§ Task prompt
Bring together all lines of the material below that contain the string "linecap".

§ Record set
******************************
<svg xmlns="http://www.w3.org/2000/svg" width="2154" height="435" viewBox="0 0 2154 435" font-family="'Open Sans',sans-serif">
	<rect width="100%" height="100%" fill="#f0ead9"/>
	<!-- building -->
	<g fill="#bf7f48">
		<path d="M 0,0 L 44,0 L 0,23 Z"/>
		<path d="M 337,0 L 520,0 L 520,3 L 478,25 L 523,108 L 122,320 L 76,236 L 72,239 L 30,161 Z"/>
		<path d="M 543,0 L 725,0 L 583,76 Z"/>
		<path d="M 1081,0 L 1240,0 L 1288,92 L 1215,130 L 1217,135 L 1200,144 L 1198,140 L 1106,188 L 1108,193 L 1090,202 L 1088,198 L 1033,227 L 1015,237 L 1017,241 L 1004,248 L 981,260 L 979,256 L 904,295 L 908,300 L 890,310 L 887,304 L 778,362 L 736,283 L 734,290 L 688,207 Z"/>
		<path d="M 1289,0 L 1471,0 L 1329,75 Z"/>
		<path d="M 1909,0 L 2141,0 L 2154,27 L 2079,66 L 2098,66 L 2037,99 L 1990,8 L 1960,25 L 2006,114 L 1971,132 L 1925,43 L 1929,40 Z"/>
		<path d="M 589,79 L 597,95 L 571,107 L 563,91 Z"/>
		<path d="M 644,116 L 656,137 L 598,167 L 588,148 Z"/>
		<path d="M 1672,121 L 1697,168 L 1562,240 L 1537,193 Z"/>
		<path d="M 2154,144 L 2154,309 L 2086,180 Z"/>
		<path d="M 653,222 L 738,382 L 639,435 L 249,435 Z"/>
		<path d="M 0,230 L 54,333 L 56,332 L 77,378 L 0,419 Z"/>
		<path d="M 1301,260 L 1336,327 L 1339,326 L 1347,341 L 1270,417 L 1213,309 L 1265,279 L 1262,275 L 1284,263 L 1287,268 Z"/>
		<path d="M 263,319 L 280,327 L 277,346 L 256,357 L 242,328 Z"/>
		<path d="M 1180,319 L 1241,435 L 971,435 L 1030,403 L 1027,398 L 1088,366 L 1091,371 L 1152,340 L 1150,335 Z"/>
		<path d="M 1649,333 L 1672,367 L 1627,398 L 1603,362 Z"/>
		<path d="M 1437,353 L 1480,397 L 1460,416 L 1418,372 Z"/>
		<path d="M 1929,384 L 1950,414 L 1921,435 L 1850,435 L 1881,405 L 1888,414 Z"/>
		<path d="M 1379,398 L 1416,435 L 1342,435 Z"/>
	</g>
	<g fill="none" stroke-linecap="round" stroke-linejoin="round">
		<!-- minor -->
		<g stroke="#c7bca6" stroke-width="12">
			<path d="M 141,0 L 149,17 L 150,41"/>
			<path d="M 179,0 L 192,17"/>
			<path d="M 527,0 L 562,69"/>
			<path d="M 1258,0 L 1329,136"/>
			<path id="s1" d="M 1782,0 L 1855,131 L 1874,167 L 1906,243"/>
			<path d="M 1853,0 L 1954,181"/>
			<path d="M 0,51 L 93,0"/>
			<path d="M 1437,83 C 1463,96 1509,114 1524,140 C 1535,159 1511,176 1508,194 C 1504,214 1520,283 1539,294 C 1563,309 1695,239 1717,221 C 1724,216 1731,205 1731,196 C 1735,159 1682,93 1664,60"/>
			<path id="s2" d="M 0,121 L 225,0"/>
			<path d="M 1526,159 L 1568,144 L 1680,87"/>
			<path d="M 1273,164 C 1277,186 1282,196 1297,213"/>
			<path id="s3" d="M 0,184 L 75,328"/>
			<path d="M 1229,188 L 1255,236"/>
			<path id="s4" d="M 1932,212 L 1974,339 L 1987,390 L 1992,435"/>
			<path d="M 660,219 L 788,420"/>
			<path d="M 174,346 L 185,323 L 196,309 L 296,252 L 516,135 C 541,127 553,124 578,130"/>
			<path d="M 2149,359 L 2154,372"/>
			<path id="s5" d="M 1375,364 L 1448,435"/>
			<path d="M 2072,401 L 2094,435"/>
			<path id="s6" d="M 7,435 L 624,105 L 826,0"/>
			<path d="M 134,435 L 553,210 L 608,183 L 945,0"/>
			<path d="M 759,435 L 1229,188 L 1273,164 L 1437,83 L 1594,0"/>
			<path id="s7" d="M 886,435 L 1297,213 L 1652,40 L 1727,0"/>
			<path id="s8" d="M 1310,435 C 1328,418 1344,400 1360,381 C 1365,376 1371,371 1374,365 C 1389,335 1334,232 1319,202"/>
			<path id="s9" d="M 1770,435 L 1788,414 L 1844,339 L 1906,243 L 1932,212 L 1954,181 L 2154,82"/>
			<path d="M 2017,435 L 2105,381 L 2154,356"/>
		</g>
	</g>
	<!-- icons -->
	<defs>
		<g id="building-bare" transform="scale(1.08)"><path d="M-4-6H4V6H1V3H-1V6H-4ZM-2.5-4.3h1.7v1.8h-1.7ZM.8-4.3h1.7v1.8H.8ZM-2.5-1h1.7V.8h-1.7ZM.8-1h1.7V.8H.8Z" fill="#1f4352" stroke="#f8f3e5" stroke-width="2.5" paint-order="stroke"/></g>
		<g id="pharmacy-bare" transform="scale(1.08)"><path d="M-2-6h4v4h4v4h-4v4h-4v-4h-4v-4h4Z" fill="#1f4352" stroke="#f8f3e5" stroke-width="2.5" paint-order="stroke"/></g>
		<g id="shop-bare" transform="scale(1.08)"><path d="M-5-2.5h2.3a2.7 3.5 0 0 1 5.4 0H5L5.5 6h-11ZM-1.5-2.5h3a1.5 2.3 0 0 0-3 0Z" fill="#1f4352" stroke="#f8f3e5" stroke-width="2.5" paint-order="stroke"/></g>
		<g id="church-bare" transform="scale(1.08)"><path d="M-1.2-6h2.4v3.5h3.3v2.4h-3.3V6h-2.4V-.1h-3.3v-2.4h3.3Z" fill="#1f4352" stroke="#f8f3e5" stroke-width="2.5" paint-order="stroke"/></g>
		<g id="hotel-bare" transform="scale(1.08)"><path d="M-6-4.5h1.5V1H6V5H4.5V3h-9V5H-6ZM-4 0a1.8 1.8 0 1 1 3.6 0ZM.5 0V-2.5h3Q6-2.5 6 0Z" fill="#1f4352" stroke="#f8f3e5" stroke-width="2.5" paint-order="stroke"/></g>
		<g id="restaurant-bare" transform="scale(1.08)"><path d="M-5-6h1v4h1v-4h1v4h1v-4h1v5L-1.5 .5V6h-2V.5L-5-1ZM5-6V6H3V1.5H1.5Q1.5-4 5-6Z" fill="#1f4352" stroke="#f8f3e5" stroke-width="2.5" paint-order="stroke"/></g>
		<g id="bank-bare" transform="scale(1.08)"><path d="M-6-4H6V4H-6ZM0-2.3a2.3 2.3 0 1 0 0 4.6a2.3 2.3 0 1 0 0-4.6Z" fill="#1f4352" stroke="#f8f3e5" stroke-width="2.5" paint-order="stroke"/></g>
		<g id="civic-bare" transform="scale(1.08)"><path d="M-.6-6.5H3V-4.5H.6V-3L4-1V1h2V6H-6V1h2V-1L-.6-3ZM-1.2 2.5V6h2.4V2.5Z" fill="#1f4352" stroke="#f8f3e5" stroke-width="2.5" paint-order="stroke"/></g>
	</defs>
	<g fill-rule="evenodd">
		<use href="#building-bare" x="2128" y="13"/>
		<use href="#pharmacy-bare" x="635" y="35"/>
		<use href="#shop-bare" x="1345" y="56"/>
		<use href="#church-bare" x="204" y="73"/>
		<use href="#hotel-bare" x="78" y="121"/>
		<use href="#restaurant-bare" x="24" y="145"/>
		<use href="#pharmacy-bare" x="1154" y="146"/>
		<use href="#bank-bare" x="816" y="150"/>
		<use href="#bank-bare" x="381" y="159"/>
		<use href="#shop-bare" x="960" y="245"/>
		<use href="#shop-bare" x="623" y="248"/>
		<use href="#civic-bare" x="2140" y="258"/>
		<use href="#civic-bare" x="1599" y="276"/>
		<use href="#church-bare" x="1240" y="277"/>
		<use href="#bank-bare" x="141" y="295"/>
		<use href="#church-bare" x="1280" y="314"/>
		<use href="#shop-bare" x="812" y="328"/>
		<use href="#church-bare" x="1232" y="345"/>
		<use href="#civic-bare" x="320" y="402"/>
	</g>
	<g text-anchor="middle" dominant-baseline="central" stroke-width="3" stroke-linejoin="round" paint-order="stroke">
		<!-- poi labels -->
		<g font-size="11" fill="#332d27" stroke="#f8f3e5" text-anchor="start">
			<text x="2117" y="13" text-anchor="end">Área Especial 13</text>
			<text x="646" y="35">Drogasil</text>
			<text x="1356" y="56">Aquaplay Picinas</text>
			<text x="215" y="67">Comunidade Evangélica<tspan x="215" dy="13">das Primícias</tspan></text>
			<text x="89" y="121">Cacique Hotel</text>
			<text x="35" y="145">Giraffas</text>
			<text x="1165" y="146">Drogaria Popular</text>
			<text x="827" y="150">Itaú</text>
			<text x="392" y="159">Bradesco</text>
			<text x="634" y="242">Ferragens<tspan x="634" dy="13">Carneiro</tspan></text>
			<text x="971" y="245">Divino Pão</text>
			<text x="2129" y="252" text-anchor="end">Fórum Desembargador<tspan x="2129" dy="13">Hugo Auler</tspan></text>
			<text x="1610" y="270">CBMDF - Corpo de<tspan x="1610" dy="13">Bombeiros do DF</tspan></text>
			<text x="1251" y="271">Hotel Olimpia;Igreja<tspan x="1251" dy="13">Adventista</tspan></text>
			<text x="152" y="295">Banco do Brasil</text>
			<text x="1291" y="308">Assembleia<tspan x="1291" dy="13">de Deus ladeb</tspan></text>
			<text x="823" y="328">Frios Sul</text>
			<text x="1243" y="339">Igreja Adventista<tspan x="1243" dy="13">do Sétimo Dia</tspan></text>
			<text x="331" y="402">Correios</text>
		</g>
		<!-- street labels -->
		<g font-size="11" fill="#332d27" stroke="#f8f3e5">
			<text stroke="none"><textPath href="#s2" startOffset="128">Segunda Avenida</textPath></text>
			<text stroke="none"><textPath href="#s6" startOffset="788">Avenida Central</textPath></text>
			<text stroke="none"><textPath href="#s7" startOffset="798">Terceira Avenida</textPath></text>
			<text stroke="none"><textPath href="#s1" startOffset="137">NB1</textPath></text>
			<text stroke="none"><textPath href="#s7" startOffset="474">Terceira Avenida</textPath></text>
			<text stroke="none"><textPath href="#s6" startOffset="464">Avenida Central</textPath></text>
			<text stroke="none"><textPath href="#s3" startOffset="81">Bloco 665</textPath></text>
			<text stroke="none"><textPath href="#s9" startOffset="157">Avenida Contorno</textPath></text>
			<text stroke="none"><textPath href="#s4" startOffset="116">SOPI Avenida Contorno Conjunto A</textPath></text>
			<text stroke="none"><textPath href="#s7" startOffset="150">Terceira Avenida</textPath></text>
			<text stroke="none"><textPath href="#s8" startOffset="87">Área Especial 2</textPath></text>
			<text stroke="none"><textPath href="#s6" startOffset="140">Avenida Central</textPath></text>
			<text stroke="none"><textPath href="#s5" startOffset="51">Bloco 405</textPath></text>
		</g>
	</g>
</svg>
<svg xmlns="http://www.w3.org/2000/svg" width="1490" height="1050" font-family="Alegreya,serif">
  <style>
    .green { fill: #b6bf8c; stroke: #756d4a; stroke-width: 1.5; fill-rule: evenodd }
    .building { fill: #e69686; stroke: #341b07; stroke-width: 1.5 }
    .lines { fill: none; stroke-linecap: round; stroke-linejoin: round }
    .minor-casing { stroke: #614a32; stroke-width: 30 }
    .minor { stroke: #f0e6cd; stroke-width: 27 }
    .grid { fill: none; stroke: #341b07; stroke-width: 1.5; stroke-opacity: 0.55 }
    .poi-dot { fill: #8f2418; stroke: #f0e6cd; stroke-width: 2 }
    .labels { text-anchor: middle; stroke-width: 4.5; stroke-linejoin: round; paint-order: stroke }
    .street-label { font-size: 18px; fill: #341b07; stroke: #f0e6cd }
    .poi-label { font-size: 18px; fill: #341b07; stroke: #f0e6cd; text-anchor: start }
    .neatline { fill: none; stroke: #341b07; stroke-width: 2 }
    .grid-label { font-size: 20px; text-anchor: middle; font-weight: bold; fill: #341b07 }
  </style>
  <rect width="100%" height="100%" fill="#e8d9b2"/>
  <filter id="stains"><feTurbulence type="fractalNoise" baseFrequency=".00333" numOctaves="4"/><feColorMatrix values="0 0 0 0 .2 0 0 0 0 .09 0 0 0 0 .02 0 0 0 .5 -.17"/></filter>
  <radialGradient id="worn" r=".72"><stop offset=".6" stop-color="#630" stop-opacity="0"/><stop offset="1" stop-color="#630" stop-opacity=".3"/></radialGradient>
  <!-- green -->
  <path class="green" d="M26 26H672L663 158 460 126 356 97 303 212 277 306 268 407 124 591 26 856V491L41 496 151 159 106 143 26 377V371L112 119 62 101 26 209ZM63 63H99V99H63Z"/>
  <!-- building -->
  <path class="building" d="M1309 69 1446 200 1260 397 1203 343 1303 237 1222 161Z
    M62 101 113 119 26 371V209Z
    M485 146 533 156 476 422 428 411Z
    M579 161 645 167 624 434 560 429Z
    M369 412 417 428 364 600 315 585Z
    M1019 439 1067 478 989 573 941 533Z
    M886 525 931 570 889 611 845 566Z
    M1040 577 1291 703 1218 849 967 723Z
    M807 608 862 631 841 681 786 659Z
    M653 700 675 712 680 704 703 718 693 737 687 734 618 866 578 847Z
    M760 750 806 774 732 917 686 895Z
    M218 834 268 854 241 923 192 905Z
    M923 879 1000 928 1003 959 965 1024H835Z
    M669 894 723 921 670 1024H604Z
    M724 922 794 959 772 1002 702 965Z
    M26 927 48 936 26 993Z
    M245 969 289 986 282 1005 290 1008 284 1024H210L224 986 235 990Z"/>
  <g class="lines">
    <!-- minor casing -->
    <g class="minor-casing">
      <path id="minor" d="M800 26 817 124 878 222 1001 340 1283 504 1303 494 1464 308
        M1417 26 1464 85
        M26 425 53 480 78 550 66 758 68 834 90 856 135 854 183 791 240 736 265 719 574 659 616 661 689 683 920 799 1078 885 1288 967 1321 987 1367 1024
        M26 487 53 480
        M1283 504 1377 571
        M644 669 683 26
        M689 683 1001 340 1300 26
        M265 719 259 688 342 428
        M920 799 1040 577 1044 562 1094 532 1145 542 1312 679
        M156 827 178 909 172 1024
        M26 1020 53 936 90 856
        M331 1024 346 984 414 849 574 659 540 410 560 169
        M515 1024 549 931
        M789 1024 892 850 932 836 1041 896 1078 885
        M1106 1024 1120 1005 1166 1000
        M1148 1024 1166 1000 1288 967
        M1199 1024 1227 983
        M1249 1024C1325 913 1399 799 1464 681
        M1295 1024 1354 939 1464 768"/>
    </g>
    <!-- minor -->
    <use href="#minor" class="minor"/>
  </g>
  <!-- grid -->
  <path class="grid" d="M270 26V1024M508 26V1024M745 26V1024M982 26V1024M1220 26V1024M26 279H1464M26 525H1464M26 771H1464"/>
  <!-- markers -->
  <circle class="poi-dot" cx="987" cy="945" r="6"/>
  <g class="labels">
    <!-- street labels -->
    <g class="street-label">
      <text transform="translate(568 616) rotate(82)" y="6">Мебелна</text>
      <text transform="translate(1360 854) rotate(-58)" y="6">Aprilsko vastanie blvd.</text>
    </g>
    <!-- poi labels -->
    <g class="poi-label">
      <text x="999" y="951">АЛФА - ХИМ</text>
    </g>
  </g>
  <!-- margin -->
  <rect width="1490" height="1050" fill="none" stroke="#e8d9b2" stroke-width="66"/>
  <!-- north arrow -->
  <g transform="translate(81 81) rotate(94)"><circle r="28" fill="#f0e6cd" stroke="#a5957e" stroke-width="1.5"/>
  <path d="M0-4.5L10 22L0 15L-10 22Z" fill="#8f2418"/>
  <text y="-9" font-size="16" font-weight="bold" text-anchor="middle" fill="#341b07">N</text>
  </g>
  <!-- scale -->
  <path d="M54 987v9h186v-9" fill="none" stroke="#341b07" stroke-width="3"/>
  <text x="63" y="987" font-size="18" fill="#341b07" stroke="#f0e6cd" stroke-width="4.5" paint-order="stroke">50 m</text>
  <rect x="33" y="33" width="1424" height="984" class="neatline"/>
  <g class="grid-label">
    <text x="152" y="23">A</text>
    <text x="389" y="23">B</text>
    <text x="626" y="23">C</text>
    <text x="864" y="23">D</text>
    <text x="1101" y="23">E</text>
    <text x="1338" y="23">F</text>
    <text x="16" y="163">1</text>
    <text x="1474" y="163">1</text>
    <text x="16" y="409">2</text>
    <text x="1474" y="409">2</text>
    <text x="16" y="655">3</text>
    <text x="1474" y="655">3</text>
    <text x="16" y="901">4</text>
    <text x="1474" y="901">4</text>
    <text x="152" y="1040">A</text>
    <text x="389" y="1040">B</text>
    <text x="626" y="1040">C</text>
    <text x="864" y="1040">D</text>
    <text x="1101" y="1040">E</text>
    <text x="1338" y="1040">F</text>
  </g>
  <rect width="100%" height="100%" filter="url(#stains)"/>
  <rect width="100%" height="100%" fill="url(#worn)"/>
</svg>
******************************
§ Your solution
	<g fill="none" stroke-linecap="round" stroke-linejoin="round">
    .lines { fill: none; stroke-linecap: round; stroke-linejoin: round }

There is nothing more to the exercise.